“You shall completely destroy all the places there, where the nations that you’re dispossessing worshiped their gods: on the high mountains and on the hills and under every lush tree. And you shall demolish their altars and shatter their pillars and burn their Asherot in fire and cut down the statues of their gods and destroy their name from that place.”
While I can appreciate the historical context of this commandment—to take possession of the land by abolishing the pagan cults of its indigenous people—reading this text makes me uncomfortable. The sounds of destruction resonate as I chant the Hebrew words aloud: demolish them, shatter them, burn them, cut them down and destroy them. At first I thought it was the rampant destruction of the environment along with man-made structures that offended my modern, ecological sensibilities. After rereading this section of the Torah, however, I find myself deeply disturbed by a realization: This is not merely an historical account. In modern struggles over physical space and sacred space, we continue to completely destroy places and utterly dispossess people in order to exert ownership. And then—after we take possession—what do we have?
I share Tziporah’s discomfort with this text if it is treated as a contemporary commandment. But I understand the Deuteronomist’s words as an attempt by a devout man, writing thousands of years ago in a very different culture, to imagine how the God he knew and worshiped might speak to a monotheistic people. As we read and interpret Holy Scriptures today, I think most of us are genuinely striving to listen to God and to heed God’s commands. However, just as we have come to understand the ungodliness of slavery, despite justifications our ancestors quoted from the words of sacred texts, we might do well to realize that we are equally prone to misrepresent in our own time the One who continually reshapes us. When trying to make sense of difficult texts, I find it helpful to recall the words of Jesus: “As you would that others do to you, do you even so to them.” (The Gospel of Matthew 7:12)

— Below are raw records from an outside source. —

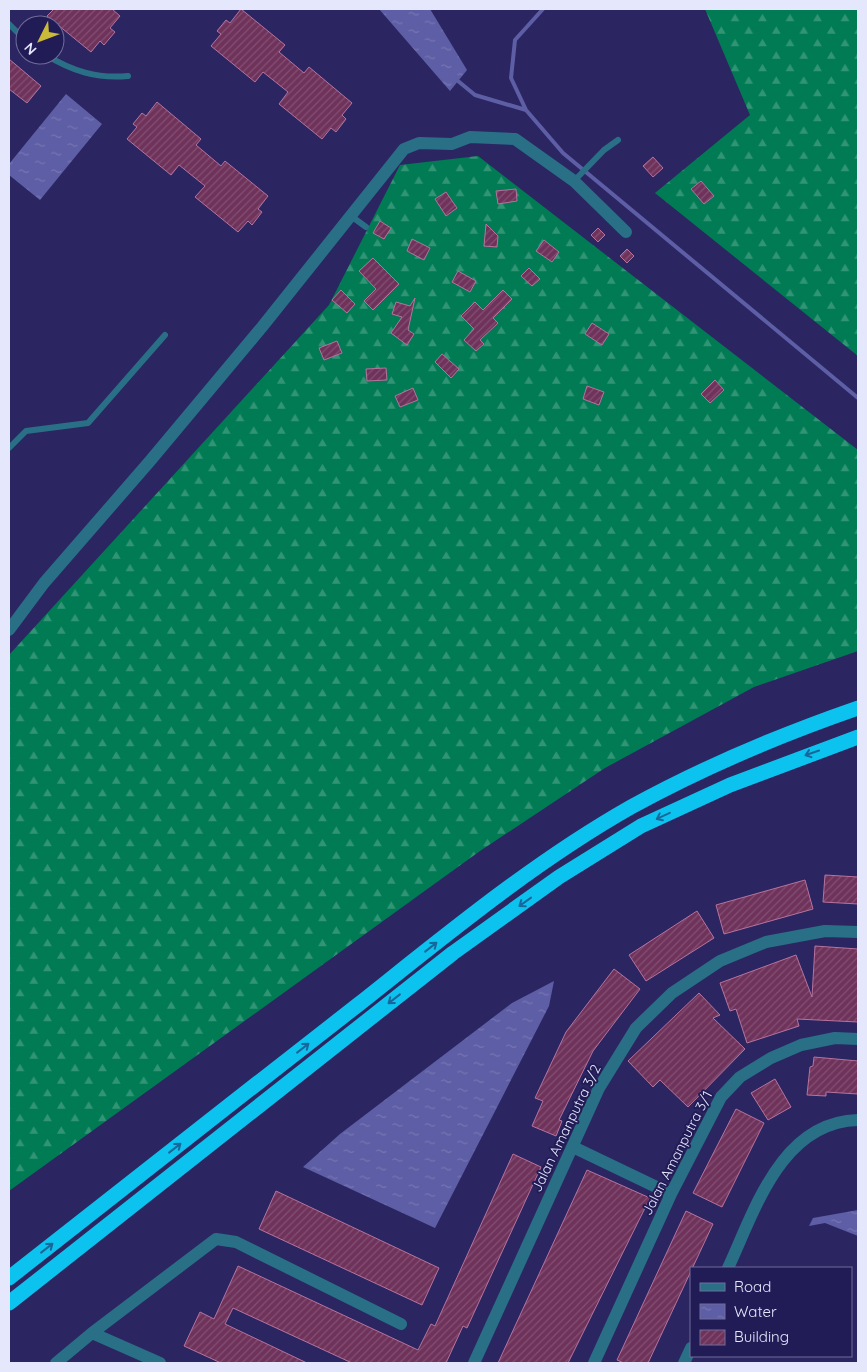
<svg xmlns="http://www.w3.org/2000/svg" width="867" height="1372" font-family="Quicksand,sans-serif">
	<defs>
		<pattern id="forest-firs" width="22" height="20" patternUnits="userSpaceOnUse" patternTransform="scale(1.25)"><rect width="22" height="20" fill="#007b53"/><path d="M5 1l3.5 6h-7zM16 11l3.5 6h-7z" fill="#319475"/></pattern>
		<pattern id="water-ripples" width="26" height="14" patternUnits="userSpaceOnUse" patternTransform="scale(1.25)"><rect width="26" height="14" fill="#5e5ea6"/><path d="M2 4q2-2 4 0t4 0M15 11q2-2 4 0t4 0" fill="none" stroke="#7575b3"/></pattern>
		<pattern id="building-hatch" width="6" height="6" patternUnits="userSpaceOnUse" patternTransform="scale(1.25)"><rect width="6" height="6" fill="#6f325b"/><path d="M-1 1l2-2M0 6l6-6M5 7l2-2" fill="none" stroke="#835073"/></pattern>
	</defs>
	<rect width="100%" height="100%" fill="#2b2661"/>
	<!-- forest -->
	<path fill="url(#forest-firs)" d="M705,9h153v347l-203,-163 95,-78z
		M478,156l380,294v201l-104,36 -149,81 -125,83 -471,340v-536l320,-350 71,-140z"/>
	<!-- water -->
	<path fill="url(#water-ripples)" d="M379,9h51l37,61 -17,21z
		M66,94l36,30 -62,76 -31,-25v-11z
		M554,981l-5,25 -114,222 -132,-61 37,-33 172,-131z
		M858,1210v26l-33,-13 -16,3 4,-8z"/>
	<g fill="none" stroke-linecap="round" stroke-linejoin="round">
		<!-- stream -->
		<path stroke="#5e5ea6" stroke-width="4" d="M458,81l17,14 51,15 37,43 295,245
			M526,110l-15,-32 4,-38 28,-31"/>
	</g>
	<!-- building -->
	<path fill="url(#building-hatch)" stroke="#b7739d" d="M54,9h58l8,7 -10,12 5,4 -11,13 -4,-4 -9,11 -44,-36z
		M241,9l44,36 -6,7 25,21 5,-6 43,36 -10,12 4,4 -10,13 -5,-4 -9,11 -43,-35 9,-12 -25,-20 -8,10 -44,-36 10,-12 -4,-3 9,-11 4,3z
		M9,59l32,27 -14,17 -18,-14z
		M157,102l44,37 -5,6 25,21 4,-5 43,35 -10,13 4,3 -10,13 -4,-4 -10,11 -43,-35 10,-11 -26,-21 -8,10 -44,-36 10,-12 -4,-3 9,-11 4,3z
		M653,157l10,11 -10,9 -10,-11z
		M701,181l13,15 -10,8 -13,-15z
		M516,189l1,12 -19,3 -2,-13z
		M446,192l11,16 -11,8 -11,-17z
		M380,221l11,7 -7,11 -11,-6z
		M486,224l12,12 -1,11 -13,-1z
		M598,228l7,7 -7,7 -7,-7z
		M412,239l18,9 -6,12 -17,-9z
		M544,240l15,12 -7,10 -16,-11z
		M627,249l7,7 -7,7 -7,-7z
		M373,258l26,26 -26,26 -9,-9 12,-12 -17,-18z
		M529,268l11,11 -8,7 -11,-10z
		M458,271l18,10 -6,11 -18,-10z
		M341,290l14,14 -8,9 -15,-13z
		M503,290l9,9 -19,19 5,5 -18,17 4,4 -8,7 -12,-11 10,-11 -13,-13 14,-14 8,8z
		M415,298l-7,32 6,4 -7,11 -16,-12 11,-16 -10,-3 4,-12 14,4z
		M592,323l17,11 -7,11 -17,-11z
		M337,341l5,12 -18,7 -5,-12z
		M442,354l17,15 -8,9 -16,-16z
		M386,368l1,12 -20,1 -1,-12z
		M715,380l9,10 -14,13 -9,-9z
		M587,386l17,6 -5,13 -16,-6z
		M413,388l5,12 -18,7 -5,-11z
		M825,875l33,2v27l-35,-2z
		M805,880l8,29 -89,25 -8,-29z
		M697,911l17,27 -68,43 -17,-26z
		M815,946l43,3v73l-61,-3 2,7 -52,17 -11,-34 -6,2 -10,-28 76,-28 16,42z
		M614,969l26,20 -47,62 -34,69 3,1 -6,15 -24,-10 11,-25 -8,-3 31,-66z
		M699,993l21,22 -7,3 32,31 -57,58 -28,-27 -7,7 -25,-26z
		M814,1057l44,4v33l-32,-2v4l-19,-1 3,-28 3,-1z
		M775,1079l16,28 -23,13 -17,-27z
		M736,1109l28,14 -42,84 -29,-14z
		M513,1154l28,13 -74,161 -4,-2 -17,37h-94l-119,-55 -8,16 82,39h-86l-37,-17 16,-34 14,7 24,-53 180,84 13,-26 4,2z
		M587,1170l63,28 -82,165h-70z
		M276,1191l163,77 -17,37 -163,-76z
		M686,1211l27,13 -65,139h-24l-7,-3z"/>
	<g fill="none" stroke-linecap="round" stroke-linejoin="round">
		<!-- lane -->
		<path stroke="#297087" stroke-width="6" d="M9,24l16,16
			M46,55c26,16 51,24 82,21
			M574,181l30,-31 14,-10
			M351,216l15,11
			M9,448l17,-17 62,-8 77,-88"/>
		<!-- street -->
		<path stroke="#297087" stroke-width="12" d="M9,630l35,-47 106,-122 112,-134 142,-178 15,-6 33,1 18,-7 45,2 59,42 52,51
			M573,1147l98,47
			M728,1268c27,-58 53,-146 130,-148
			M92,1333l68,30
			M56,1363l36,-30 124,-94 20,3 165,82
			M474,1363l125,-275 37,-60 36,-35 48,-32 46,-19 59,-11 33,1
			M594,1363l77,-169 50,-97 19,-20 31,-19 30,-13 34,-7 23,1
			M684,1363l7,-15"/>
		<!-- highway -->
		<path stroke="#0cc3ef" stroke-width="15" d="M9,1278c116,-91 233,-183 350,-274 87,-69 175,-142 272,-197 73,-40 149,-72 227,-99
			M9,1303l444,-350 106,-76 82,-51 89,-41 128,-48"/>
	</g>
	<!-- one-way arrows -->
	<defs><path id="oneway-shaft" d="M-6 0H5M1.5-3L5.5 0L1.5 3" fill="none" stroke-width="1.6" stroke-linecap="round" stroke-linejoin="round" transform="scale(1.25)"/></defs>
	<g stroke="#18679b">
		<use href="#oneway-shaft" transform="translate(812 753) rotate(161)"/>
		<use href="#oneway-shaft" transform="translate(663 816) rotate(155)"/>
		<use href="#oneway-shaft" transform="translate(525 902) rotate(144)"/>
		<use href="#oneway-shaft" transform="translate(431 947) rotate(-38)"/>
		<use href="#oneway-shaft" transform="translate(394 999) rotate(142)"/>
		<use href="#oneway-shaft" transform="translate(303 1048) rotate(-38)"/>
		<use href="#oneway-shaft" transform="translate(175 1148) rotate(-38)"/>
		<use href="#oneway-shaft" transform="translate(47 1248) rotate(-38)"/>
	</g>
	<g text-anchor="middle" stroke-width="4" stroke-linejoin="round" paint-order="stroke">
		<!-- street labels -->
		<g font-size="14" fill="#e5e7fd" stroke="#221c56">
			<text transform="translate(566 1128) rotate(-64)" y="5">Jalan Amanputra 3/2</text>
			<text transform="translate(677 1153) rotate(-63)" y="5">Jalan Amanputra 3/1</text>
		</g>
	</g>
	<!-- border -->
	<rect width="867" height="1372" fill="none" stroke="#e5e7fd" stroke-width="20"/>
	<!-- legend -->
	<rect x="690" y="1267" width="162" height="90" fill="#221c56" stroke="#706d99"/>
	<rect x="700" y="1283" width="25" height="8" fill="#297087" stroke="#706d99"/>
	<text x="734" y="1292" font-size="15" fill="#e5e7fd">Road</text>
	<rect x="700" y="1304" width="25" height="15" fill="url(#water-ripples)" stroke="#706d99"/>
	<text x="734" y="1317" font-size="15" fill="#e5e7fd">Water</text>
	<rect x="700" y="1330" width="25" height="15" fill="url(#building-hatch)" stroke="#706d99"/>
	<text x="734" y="1342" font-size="15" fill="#e5e7fd">Building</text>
	<!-- north arrow -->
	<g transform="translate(40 40) rotate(228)"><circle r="24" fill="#221c56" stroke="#706d99"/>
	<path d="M0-4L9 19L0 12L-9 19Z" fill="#caba3a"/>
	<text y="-8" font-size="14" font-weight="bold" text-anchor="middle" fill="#e5e7fd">N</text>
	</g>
</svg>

I totally agree that this text ought to be interpreted in light of the time and place it was written, and we need to consider for whom it was intended. I, too, share your discomfort when sacred text is used to justify any wrongdoing, whether it is expropriation, destruction or abuse. In our days, individuals around the globe misquote sacred texts to purposely spread fear and mistrust in people’s minds. I am deeply concerned when I hear about acts of injustice which violate people and their property, regardless of whether these abuses are physical or emotional. This can make me feel helpless, because it deeply affects our personal states of being, and can lead to despair. However, in response to this state of being, I am empowered by what fills my own heart: a renewed sense of submission to the will of God, because He is the Best Disposer of all affairs.